If we know our horses we can usually tell when they are ready for something or not. The problem is someone else who DOESN'T know our horse, usually someone who's experience we respect, talking us into things. (This has happened to me.)

I have a "feeling" that my Dusty needs to go slowly with training. Some experienced horse folk have tried to talk me into moving faster with him, but I know in my heart he is not ready. I've had a horse that was ready to work in a short time. It was almost as though he was "born old", like George Bailey.

After working with a hrose, grooming, leading, teaching--we get to know how ready he is to learn something new.

I look forward to hearing more about Raphael Nadarling's progress. Sounds as though he will be lots of fun to work with!


----------



## RhineStone (Feb 16, 2011)

rabbitsfizz said:


> I did once go from standing looking at the cart to pulling it round the field in an hour........
> 
> 
> 
> ...


Yes, many times horses that are already broke to ride are quite easy to get in the cart IF (I'll repeat....IF) they are OK with the idea of that thing following them. Some horses will never drive. Heck, I had one that wouldn't even line drive!



She would freak out at the idea of the longlines flapping behind her!

The hardest parts about training a driving horse are first bitting, steering, and control, and then the cart itself. Riding horses already have the control part down. Spider was pretty easy to break to drive, as was my old Arab. And they really enjoyed being drove more than being rode.

Myrna


----------



## hobbyhorse23 (Feb 16, 2011)

Marsha Cassada said:


> We all have a "feeling" about our horses.
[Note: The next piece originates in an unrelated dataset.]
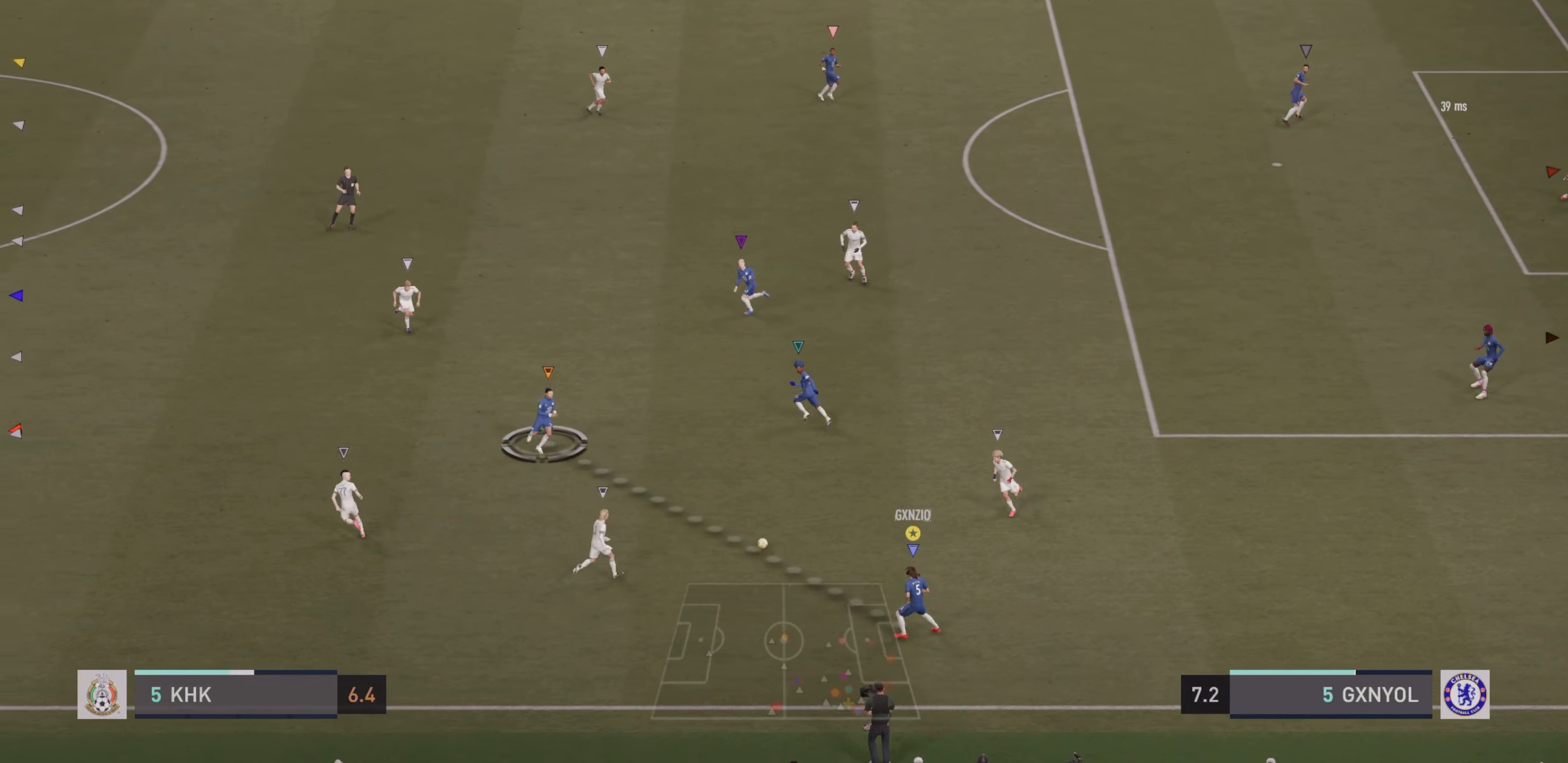
{"dt_ms": 500, "buttons": ["R2"], "left_stick": "left", "events": [[300, "R2", "down"], [367, "left_stick", "left"]]}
Rhinestone mentioned her mom, and Hobbyhorse mentioned instances when they had a "feeling" things weren't right in a driving situation.


Absolutely. I know most people would have had Turbo in harness last year and some thought I was being way too emotive when I said he wasn't ready because to all appearances, he was totally accepting. You could throw an entire harness on him, buckle it all up, and he'd never so much as clamp his tail. I threw costume wings on him and let him gallop around with them on, did rope work with his legs, all sorts of stuff and he never spooked at any of it. But I KNEW, deep down where unquestioned truth lives, that he was accepting of it all because he felt we were playing dress-up. It was a game which he enjoyed because it was pure fun, no stress, nothing he had to understand. If I had pushed him and left that stuff on, asked him to start working with the tack on, he would have felt first confused then frightened and stressed and all the fun would have drained out of it immediately.

What a crime that would have been! He would have gone from welcoming training as a fun game and looking forward to our sessions to dreading them and I would have lost a potentially wonderful partner. I never saw an outward sign of it but I got the strong feeling that if I ever pushed him too far he'd lock up mentally, have a melt-down, and that he'd never, ever forget it. He's got just enough Arenosa in him to be a little reactive that way, a little combative and rigid under stress, even though he's a laidback boy in general.

With nine more months under his belt he's grown up a lot and is now eager to work and mature enough to concentrate on learning new skills in bigger chunks without feeling stressed. That little warning voice in my head has gone away so now I'm content to begin his formal training and get him in the cart after his third birthday. It is SO important to listen to your instincts about your horse when they're warning you of something! The trainer may in fact be the expert in their discipline and you should definitely listen to them, but also trust that YOU are the expert when it comes to your horse and you need to trust your own knowledge as thoroughly as the trainer trusts theirs. You must be your horse's advocate, always. They cannot speak for themselves.

Far better to go too slow and bore the horse than go too fast and ruin them. Best of all of course is to go as fast as the horse is comfortable with!





Leia


----------



## RhineStone (Feb 16, 2011)

hobbyhorse23 said:


> I never saw an outward sign of it but I got the strong feeling that if I ever pushed him too far he'd lock up mentally, have a melt-down, and that he'd never, ever forget it. That little warning voice in my head has gone away so now I'm content to begin his formal training and get him in the cart after his third birthday. It is SO important to listen to your instincts about your horse when they're warning you of something!


And that, my friends, is the difference between a hobbiest and a horseman!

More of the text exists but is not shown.